No modern day director has as many accomplishments as Martin Scorsese. Although he has just recently won his first Oscar for The Departed (2006) he has had a wide array of accomplishments beginning with Mean Streets (1973). Although he directed several films prior to this one it was Mean Streets that left its mark on audiences. Among his most endearing films are Taxi Driver (1976), Raging Bull (1980), The Color of Money (1986), The Last Temptation of Christ (1988), and Alice Doesn't Live Here Anymore (1974), just to name a few of his earlier films.

Scorsese was born in 1942 in Queens, New York who had aspirations to go into seminary school before enrolling at New York University where he graduated with a film major. In film school he directed several short films that eventually caught the eye of maverick filmmaker Roger Corman who would help produce his first feature Boxcar Bertha (1972), which would soon be followed by Mean Streets. It is in these early films that Scorsese's signature style of complex stories with loners with inner demons that showcase unrelenting violence. This can be seen in New York Stories (1989), Good Fellas (1990), and especially in Gangs Of New York (2002) and The Departed.
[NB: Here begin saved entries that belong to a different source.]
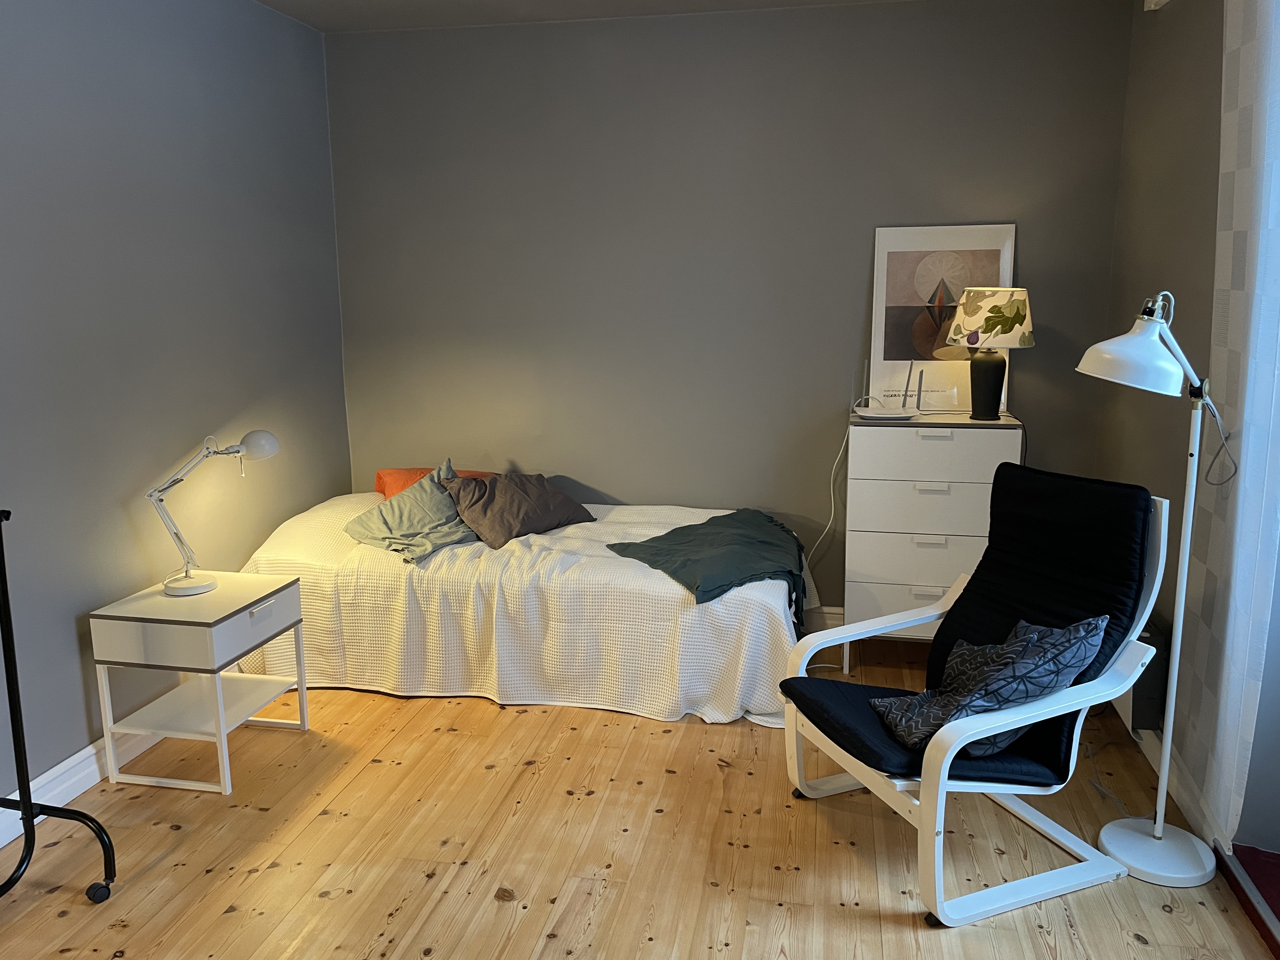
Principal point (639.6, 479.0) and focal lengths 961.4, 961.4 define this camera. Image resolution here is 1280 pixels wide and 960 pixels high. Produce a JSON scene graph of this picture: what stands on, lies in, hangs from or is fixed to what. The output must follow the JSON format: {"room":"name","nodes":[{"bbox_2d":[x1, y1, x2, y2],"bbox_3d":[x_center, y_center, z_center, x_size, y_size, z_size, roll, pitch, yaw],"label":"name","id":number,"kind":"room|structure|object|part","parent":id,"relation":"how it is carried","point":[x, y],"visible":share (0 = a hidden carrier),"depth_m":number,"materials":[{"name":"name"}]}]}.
{"room":"bedroom","nodes":[
{"label":"bedroom","id":0,"kind":"room"},
{"bbox_2d":[0,0,348,816],"bbox_3d":[-1.919,-0.213,2.157,0.173,2.602,4.891,2,11,11],"label":"left wall","id":1,"kind":"structure","parent":0,"point":[70,636],"depth_m":3.15,"materials":[{"name":"grey paint"}]},
{"bbox_2d":[0,727,166,846],"bbox_3d":[-1.811,0.997,2.494,0.022,0.112,4.770,2,11,11],"label":"baseboard","id":2,"kind":"structure","parent":1,"relation":"attached to","point":[72,759],"depth_m":2.91,"materials":[{"name":"white paint"}]},
{"bbox_2d":[253,0,910,33],"bbox_3d":[-0.054,-1.574,1.926,3.823,0.118,4.350,2,11,11],"label":"ceiling","id":3,"kind":"structure","parent":0,"point":[266,1],"depth_m":3.84,"materials":[{"name":"paint"}]},
{"bbox_2d":[0,634,1279,959],"bbox_3d":[-0.177,1.127,2.287,3.685,0.104,4.820,2,11,11],"label":"wooden floor","id":4,"kind":"structure","parent":0,"point":[327,902],"depth_m":2.61,"materials":[{"name":"brown wood"}]},
{"bbox_2d":[0,505,116,905],"bbox_3d":[-1.624,0.412,1.965,0.474,1.491,0.988,2,11,11],"label":"clothes rack","id":5,"kind":"object","parent":4,"relation":"on","point":[6,592],"visible":0.99,"depth_m":2.35,"materials":[{"name":"black metal"}]},
{"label":"caster wheel","id":6,"kind":"part","parent":5,"relation":"part of","materials":[{"name":"black"}]},
{"bbox_2d":[89,569,309,795],"bbox_3d":[-1.404,0.638,3.146,0.445,0.559,0.469,2,11,11],"label":"nightstand","id":7,"kind":"object","parent":4,"relation":"on","point":[263,606],"visible":0.99,"depth_m":2.98,"materials":[{"name":"white wood"}]},
{"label":"drawer","id":8,"kind":"part","parent":7,"relation":"part of","materials":[{"name":"white wood"}]},
{"bbox_2d":[146,431,280,598],"bbox_3d":[-1.403,0.101,3.170,0.197,0.541,0.429,8,14,39],"label":"desk lamp","id":9,"kind":"object","parent":7,"relation":"on","point":[192,590],"visible":0.99,"depth_m":3.11,"materials":[{"name":"metal"}]},
{"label":"lamp base","id":10,"kind":"part","parent":9,"relation":"part of","materials":[{"name":"white metal"}]},
{"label":"shade","id":11,"kind":"part","parent":9,"relation":"part of","materials":[{"name":"white metal"}]},
{"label":"drawer handle","id":12,"kind":"part","parent":7,"relation":"part of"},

Not one to bark away from controversy especially when it comes to The Last Temptation of Christ or Kundun (1997), Scorsese has also done his share of remakes with Cape Fear (1991) and The Age of Innocence (1993) and the resent The Departed, which is a loose American remake to the Asian Infernal Affairs trilogy. He is also no stranger to the documentary format having directed The Last Walz (1978), Lady By The Sea: The Statue of Liberty (2004), and No Direction Home: Bob Dylan (2005), to name but a few.